Auch die Bundesregierung hat dieser Tage an schnelle und unbürokratische Hilfe gedacht und kurzerhand ein Gesetz erlassen, nach dem jeder Mieter seine Miete stunden kann. Der Sportartikelhersteller Adidas wollte zunächst davon Gebrauch gemacht – und einen riesigen Shitstorm ausgelöst. Hier wollte jemand Hilfe in Anspruch nehmen, die er nach öffentlicher Meinung diese nicht nötig hat. Viele empfinden das als unfair.
Hilfe bei Bedürftigkeit
Auch der Kern des bedingungslosen Grundeinkommens ist unfair, weil er Ungleiches gleichbehandelt. Die Diskussion um Adidas in den vergangenen Tagen hat gezeigt, wie sehr Menschen Wert darauf legen, dass nur der unterstützt wird, der es auch wirklich nötig hat. Verteilt der Staat mit der Gießkanne Geld, kommt es bei vielen an, die es gar nicht brauchen. Es ist wichtig, das Geld gezielt an die zu geben, die in einer Notlage sind und es so an eine Bedingung zu knüpfen. Andernfalls könnte das Vorhaben auch gar nicht finanziert werden.
Welche Probleme durch ein bedingungsloses Grundeinkommen entstehen, zeigen unter anderem die unterschiedlichen Lebenshaltungskosten, die u.a. von der Miete abhängen. Für den gleichen Lebensstandard braucht man in Rostock 1.500 Euro, in München hingegen 2.500 Euro.

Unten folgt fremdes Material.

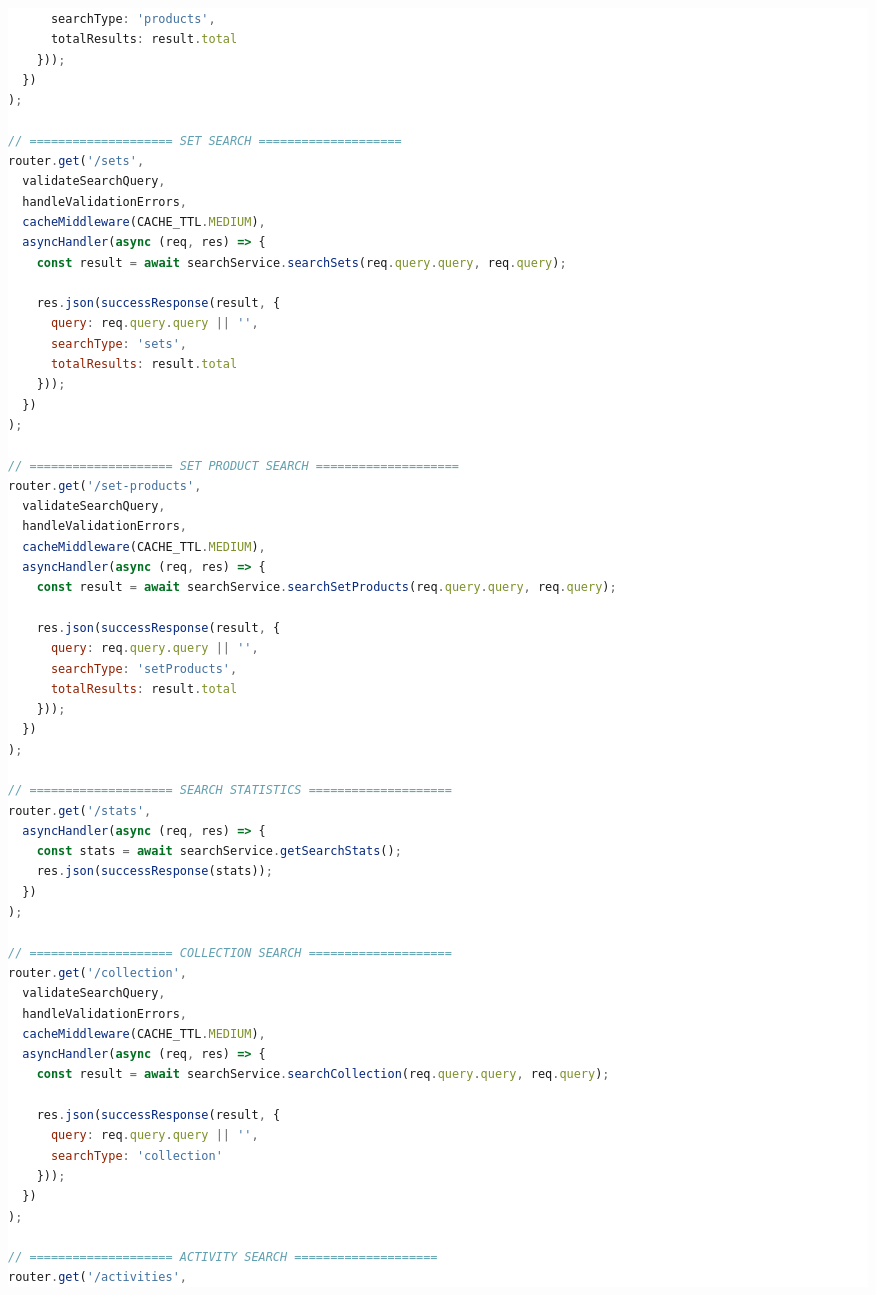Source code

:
 ```javascript
      searchType: 'products',
      totalResults: result.total
    }));
  })
);

// ==================== SET SEARCH ====================
router.get('/sets',
  validateSearchQuery,
  handleValidationErrors,
  cacheMiddleware(CACHE_TTL.MEDIUM),
  asyncHandler(async (req, res) => {
    const result = await searchService.searchSets(req.query.query, req.query);
    
    res.json(successResponse(result, {
      query: req.query.query || '',
      searchType: 'sets',
      totalResults: result.total
    }));
  })
);

// ==================== SET PRODUCT SEARCH ====================
router.get('/set-products',
  validateSearchQuery,
  handleValidationErrors,
  cacheMiddleware(CACHE_TTL.MEDIUM),
  asyncHandler(async (req, res) => {
    const result = await searchService.searchSetProducts(req.query.query, req.query);
    
    res.json(successResponse(result, {
      query: req.query.query || '',
      searchType: 'setProducts',
      totalResults: result.total
    }));
  })
);

// ==================== SEARCH STATISTICS ====================
router.get('/stats',
  asyncHandler(async (req, res) => {
    const stats = await searchService.getSearchStats();
    res.json(successResponse(stats));
  })
);

// ==================== COLLECTION SEARCH ====================
router.get('/collection',
  validateSearchQuery,
  handleValidationErrors,
  cacheMiddleware(CACHE_TTL.MEDIUM),
  asyncHandler(async (req, res) => {
    const result = await searchService.searchCollection(req.query.query, req.query);
    
    res.json(successResponse(result, {
      query: req.query.query || '',
      searchType: 'collection'
    }));
  })
);

// ==================== ACTIVITY SEARCH ====================
router.get('/activities',
```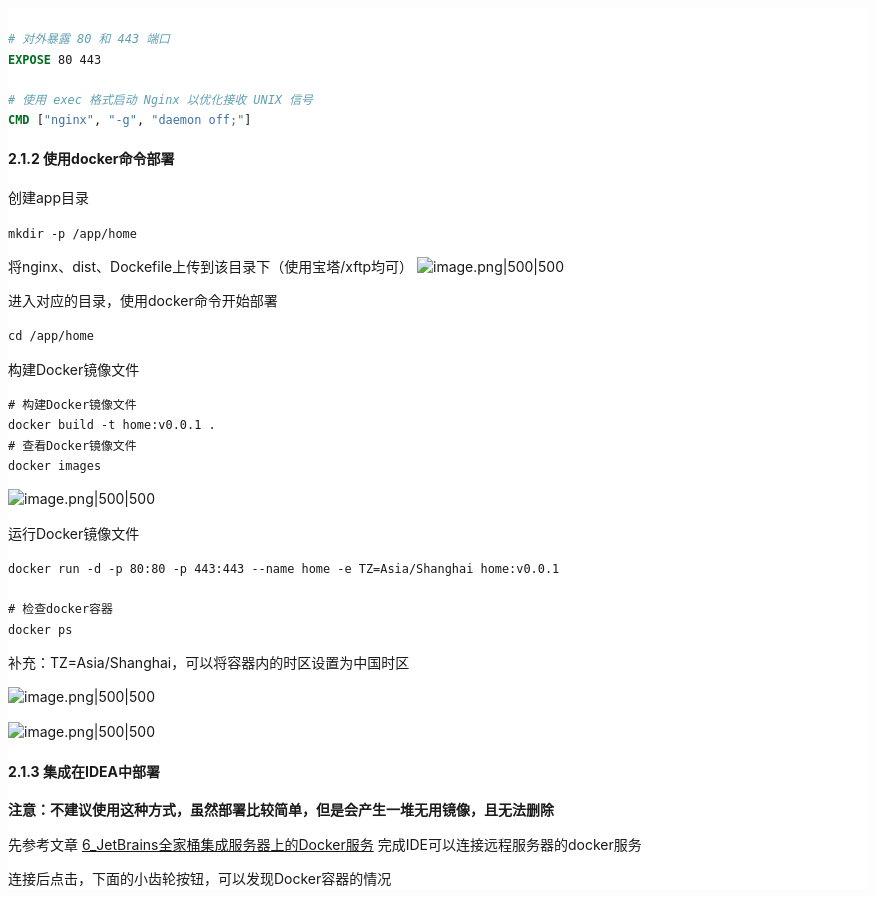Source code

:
 ```dockerfile
  
# 对外暴露 80 和 443 端口  
EXPOSE 80 443  
  
# 使用 exec 格式启动 Nginx 以优化接收 UNIX 信号  
CMD ["nginx", "-g", "daemon off;"]
```

#### 2.1.2 使用docker命令部署

创建app目录
```shell
mkdir -p /app/home
```

将nginx、dist、Dockefile上传到该目录下（使用宝塔/xftp均可）
![image.png|500|500](https://my-obsidian-image.oss-cn-guangzhou.aliyuncs.com/2024/05/cf6a0c6594d554ab62857f7b13498d83.png)

进入对应的目录，使用docker命令开始部署
```shell
cd /app/home
```

构建Docker镜像文件
```shell
# 构建Docker镜像文件
docker build -t home:v0.0.1 .
# 查看Docker镜像文件
docker images
```

![image.png|500|500](https://my-obsidian-image.oss-cn-guangzhou.aliyuncs.com/2024/05/417dd8315390f6634b1806d24b79d7ae.png)

运行Docker镜像文件
```shell
docker run -d -p 80:80 -p 443:443 --name home -e TZ=Asia/Shanghai home:v0.0.1

# 检查docker容器
docker ps
```

补充：TZ=Asia/Shanghai，可以将容器内的时区设置为中国时区


![image.png|500|500](https://my-obsidian-image.oss-cn-guangzhou.aliyuncs.com/2024/05/dc4f3252c34a0790dcc1054ed1a7b83b.png)

![image.png|500|500](https://my-obsidian-image.oss-cn-guangzhou.aliyuncs.com/2024/05/99ed230e7ff4c2cb0050a9ac2144e291.png)

#### 2.1.3 集成在IDEA中部署

**注意：不建议使用这种方式，虽然部署比较简单，但是会产生一堆无用镜像，且无法删除**

先参考文章 [6_JetBrains全家桶集成服务器上的Docker服务](6_JetBrains全家桶集成服务器上的Docker服务.md) 完成IDE可以连接远程服务器的docker服务

连接后点击，下面的小齿轮按钮，可以发现Docker容器的情况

Deutschland ist gut aufgestellt
In den vergangenen 70 Jahren hat Deutschland eines der stärksten Sozialsystem der Welt aufgebaut, das unterschiedliche Lösungen für unterschiedliche Probleme bietet. Auch während der aktuellen Krise hilft der Staat differenziert, engagiert und mit allen verfügbaren Mitteln. Ein Blick in die USA veranschaulicht drastisch, wie gut Deutschland aufgestellt ist. In Deutschland gibt es Lohnfortzahlung, Kurzarbeitergeld, Hilfen für Selbstständige und Unternehmen – in den USA gab es allein im März zehn Millionen neue Arbeitslose. Gerade jetzt braucht es zielgenaue Hilfen, um die Pandemie auch wirtschaftlich zu überstehen. Außerdem: Die Kosten lägen bei einem Grundeinkommen von 1.000 Euro bei fast einer Billionen Euro. Dies wäre mehr als die gesamten Staatsausgaben für Sozialleistungen. Um diese gigantische Summe aufzubringen, müsste Deutschland also alle bisherigen Sozialversicherungen abschaffen und seine Rentner enteignen. Das dürfte kaum jemand ernsthaft wollen.